日本一の瞬間は、「本当に勝ったのかな?」という不思議な感覚

――1回表に広澤さんのホームランで3点を奪ったものの、1回裏、すぐに清原和博選手の2ランで、3-2と追い上げられました。

広澤 まったく勝ってる気がしなかったですね。だから、1回裏が終わった段階からアウトカウントを指折り数え始めたんです。野球って9回27アウトを取れば勝ちでしょ? だから、1回裏が終わった時点で「残り24アウトだ」って。そこからイニングが終わるたびに、「あといくつ」って数えていたのを覚えていますね。

――8回表には、広澤さんのショートゴロの間に1点を追加します。三塁走者の古田敦也選手が生還。前年の広澤さんのスライディングを教訓にして生まれた「ギャンブルスタート」を成功させました。そして、4-2でスワローズが日本一に輝きます。

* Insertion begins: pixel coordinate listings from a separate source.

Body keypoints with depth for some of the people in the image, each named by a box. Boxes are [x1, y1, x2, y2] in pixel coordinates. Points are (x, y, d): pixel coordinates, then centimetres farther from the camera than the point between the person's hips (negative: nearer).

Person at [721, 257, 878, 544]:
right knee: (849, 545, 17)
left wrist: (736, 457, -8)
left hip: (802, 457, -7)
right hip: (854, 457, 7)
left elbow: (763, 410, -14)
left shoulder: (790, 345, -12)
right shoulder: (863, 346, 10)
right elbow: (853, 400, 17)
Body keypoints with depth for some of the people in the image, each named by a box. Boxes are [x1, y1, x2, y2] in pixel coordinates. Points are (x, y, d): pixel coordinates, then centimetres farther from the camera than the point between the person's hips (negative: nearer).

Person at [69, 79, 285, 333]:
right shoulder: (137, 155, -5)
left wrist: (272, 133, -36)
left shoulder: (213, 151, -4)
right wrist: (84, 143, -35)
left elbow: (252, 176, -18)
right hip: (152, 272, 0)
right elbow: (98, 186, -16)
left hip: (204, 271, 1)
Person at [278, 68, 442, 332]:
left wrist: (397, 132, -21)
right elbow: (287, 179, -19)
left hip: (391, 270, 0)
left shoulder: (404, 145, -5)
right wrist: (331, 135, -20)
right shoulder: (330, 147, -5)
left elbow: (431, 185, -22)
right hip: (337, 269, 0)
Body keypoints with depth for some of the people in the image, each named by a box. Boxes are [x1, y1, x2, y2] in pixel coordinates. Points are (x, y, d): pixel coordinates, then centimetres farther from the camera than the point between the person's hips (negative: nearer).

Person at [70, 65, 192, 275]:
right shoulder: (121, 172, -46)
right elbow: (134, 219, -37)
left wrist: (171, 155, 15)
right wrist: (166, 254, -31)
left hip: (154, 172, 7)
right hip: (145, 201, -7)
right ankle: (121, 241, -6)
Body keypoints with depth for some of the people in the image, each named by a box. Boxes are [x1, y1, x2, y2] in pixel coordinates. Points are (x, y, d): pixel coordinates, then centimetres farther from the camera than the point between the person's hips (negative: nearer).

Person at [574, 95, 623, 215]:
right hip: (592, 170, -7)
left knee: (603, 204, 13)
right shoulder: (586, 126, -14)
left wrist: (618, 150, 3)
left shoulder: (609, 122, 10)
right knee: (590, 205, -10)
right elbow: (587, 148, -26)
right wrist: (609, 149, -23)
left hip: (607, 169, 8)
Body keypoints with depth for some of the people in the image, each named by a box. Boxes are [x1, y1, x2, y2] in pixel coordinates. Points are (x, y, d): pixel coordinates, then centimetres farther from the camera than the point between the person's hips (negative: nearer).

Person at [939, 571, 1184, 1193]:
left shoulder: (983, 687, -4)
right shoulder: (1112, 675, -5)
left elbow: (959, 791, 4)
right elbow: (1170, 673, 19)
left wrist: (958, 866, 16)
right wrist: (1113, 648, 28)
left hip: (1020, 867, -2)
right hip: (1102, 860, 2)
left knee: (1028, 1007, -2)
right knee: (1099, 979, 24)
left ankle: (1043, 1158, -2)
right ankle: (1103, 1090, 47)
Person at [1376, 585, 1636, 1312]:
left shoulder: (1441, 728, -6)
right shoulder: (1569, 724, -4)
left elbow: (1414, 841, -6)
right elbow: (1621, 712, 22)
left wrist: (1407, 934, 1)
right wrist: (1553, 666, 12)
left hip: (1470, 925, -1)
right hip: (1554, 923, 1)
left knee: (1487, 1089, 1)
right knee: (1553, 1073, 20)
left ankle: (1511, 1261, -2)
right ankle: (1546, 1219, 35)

広澤 優勝の瞬間、僕はマウンドの高津(臣吾)の下に駆けつけるのが少し遅れているんです。というのも、いつも僕は確認をしちゃうんです。「えっと、ツーアウトだったから、今のアウトでスリーアウトだな。ということはゲームセットだ、日本一だ」って。1992年の日本シリーズ初戦で、杉浦(享)さんが代打サヨナラ満塁ホームランを打ちましたよね。あのときも、「延長戦、裏の攻撃で杉浦さんが打った。ということはサヨナラ勝ちだ」って、確認してからベンチを飛び出しました。ホントはまだ勝っていないのに「うわー!」ってやったら笑いものだからね(笑)。

日本一の瞬間を語る広澤氏 photo by Hasegawa Shoichi――前年の屈辱を経て、「今年こそ」の思いで臨んだ1993年日本シリーズ。リベンジを果たした瞬間はどのような心境になるものなんですか?

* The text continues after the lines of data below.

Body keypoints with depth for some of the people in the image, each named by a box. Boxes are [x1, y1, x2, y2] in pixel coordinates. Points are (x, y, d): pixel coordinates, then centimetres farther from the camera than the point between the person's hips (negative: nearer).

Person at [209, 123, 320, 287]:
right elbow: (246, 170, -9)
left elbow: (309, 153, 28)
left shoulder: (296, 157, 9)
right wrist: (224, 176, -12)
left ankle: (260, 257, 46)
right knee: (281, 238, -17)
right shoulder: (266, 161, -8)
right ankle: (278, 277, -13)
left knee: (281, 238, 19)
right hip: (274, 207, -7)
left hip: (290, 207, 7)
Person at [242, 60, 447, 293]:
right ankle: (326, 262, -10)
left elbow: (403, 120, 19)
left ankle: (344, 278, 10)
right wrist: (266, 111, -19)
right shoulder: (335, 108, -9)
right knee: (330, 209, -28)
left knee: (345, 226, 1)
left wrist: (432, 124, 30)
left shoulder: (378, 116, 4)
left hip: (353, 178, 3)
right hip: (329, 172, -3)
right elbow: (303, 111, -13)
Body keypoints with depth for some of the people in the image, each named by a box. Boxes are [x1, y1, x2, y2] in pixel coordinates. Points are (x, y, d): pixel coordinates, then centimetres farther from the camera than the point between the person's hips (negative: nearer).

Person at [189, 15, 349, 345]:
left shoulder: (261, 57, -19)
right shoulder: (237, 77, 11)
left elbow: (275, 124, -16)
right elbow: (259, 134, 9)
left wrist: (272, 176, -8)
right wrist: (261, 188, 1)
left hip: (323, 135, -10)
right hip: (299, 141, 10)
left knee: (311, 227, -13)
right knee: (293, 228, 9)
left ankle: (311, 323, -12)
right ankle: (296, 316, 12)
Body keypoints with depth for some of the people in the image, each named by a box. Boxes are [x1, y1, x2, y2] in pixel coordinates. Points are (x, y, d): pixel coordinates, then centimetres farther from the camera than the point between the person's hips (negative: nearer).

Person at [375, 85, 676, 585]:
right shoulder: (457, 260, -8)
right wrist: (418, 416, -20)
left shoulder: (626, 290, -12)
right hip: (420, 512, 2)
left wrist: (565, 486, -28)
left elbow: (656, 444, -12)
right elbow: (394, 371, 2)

広澤 「本当に優勝したのかな?」という不思議な感情に包まれたまま、野村さんを胴上げしました。そして、少し落ち着いた後の表彰式のときに、「あっ、勝ったんだな」って実感して、すこしウルっときましたね。野球人生の中で最高に幸せだった、感極まった一瞬でした。その後に私はジャイアンツ、タイガースに行くけど、どちらも主力ではなかった。だから、この第7戦が野球人として本当の絶頂だったと思います。今から考えればね。